Tom Tugendhat is a Conservative member of Parliament in Britain and a distinguished fellow at the Hudson Institute.
Vienna’s Hofburg palace has staged empires, romance and shame. Its halls have echoed with waltzes as ambassadors danced with countesses to secure treaties and pit national aspirations against imperial ambition before becoming witness to one of history’s darkest turns: From its balcony, Adolf Hitler proclaimed the Anschluss, the annexation of Austria.
Today, the complex is dedicated to peace, with the Organization for Security and Co-operation in Europe now based in the palace. But the group set up to help the free world talk to the communist bloc failed to prevent the invasion of Ukraine.
Politics is failing to bring peace where business may have a chance. The overlap between the two was the theme of the annual Global Peter Drucker Forum held at the Hofburg this month, pointing out that business isn’t neutral — it shapes the world and responds to needs by coordinating demands and supply. Conviction — serving the needs of society, not preaching the latest fad — has been a key driver of growth for centuries.
Drucker, the father of modern management theory, recognized this in his 1946 classic, “Concept of the Corporation.” Using General Motors as an example, he showed a company to be not merely a machine for profit but a social institution — an organism, not just an organization. He showed that finance and marketing interacted at GM, and divisions such as Chevrolet and Cadillac needed rivalry and friction, along with interdependence and adaptability, but most of all they needed to be built on purpose, not just an imagined efficiency.
A student of law and political philosophy in interwar Europe, Drucker was deeply influenced by the Austrian intellectuals of his youth, including the Nobel Prize-winning economist Friedrich Hayek. Both men shared a skepticism toward centralized authority and a belief in the vitality of institutions that harness individual initiative within ethical and legal bounds. Where Hayek saw markets as the way society could bring every citizen’s individual perspective into a common understanding, Drucker saw management as the moral practice that made such coordination humane and productive.
In both cases, this is business as politics. Not in today’s slogans — such as the environmental, social and governance (ESG) mantra used to virtue-signal while shunning essential industries that need carbon energy, or make arms that help nations defend their citizens — but in the older, deeper sense of politics as the way we govern ourselves, shape the norms of our society and share responsibility and reward.

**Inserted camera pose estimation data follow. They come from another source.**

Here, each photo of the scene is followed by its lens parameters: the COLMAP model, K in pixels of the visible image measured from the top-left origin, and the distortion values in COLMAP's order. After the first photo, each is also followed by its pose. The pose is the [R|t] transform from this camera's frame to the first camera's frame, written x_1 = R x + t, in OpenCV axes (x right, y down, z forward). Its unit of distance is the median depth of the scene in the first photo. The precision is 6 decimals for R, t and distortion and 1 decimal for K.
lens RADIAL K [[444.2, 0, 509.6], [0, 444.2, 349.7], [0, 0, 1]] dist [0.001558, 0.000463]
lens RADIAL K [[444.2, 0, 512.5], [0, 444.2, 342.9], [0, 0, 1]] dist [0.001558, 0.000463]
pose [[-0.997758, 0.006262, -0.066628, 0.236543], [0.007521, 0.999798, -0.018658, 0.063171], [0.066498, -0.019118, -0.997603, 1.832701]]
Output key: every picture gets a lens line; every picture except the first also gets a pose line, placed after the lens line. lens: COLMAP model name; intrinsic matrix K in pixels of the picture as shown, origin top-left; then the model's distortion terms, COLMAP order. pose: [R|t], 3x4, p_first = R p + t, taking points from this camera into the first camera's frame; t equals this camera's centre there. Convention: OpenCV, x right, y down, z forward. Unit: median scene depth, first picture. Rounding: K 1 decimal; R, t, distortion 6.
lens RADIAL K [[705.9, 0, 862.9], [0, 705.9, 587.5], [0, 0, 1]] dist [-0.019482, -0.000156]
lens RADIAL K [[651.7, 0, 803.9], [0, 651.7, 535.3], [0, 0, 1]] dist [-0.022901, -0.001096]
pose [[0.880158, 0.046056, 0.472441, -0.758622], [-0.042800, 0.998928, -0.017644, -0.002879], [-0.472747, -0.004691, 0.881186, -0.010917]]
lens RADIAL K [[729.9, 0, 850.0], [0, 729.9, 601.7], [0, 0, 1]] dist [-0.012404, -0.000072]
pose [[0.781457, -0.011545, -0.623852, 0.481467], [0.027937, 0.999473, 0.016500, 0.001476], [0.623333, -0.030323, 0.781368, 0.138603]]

In that, Drucker and Hayek were drawing from an earlier tradition: the Quaker philosophy.
Families such as the Barclays, Lloyds and Cadburys understood commerce as venture grounded in a religious sense of stewardship and social duty: honesty in trade, decency in labor, and the conviction that profit without purpose was empty.
Quaker banks became the foundation of British finance because they were willing to look at each loan on its merit, viewing trust as the expression of moral consistency that all were created equal. They were not swayed by rank or title but supported those working to advance society.
Their politics was implicit but transformative: liberal and reforming, and funding the massive increase in business activity in 19th-century Britain. They demonstrated that profit-driven capital could serve conscience as well as commerce.
The financiers were not alone. Thomas Cook created what became Britain’s largest travel company in 1841 based on the simple idea that men should not spend their money on alcohol but save what they would have spent on beer to pay for a family trip to the seaside. Cook’s new savings plan linked mobility to moral reform, bringing improving air to those tempted by the gin-fueled pubs of the cities’ dark, satanic mills.
Within a few decades of that first day-trip train to the coast, there were journeys down the Nile or to India. Cook’s driving commitment to temperance, tempered by his religious ethos and business mind, created an entire industry: tourism. Prohibition, the political alternative, created crime.
In Austria, bankers took up many of these principles. The precursor to the Erste Group, now one of the largest banks in Eastern Europe, was founded by, among others, a priest in 1819, and set out a charter that declared: “No age, no gender, no social standing, no nation shall be excluded from the benefits that the savings bank offers every depositor.”
These financiers and industrialists understood that business is built on both social purpose and responsible governance. Today, those values are lived in some and contrast with the emptiness of others.
What is environmental about moving jobs from clean-energy Europe to coal-burning China? Or social about refusing to invest in weapons to protect Ukrainians from rape and murder? Or how does a partnership with companies using forced labor in China’s Xinjiang region accord with any respectable principles of governance? Business as pantomime has left many cold, particularly when others show you can do well by doing good.
Employing families, defending allies and creating opportunity are the politics of business. As states and societies, through the quiet cooperation of individuals organized together in business, we find more fluid answers to the challenges we face every day. Without the posturing of politics, the politics of business, rightly understood, is the politics of peace.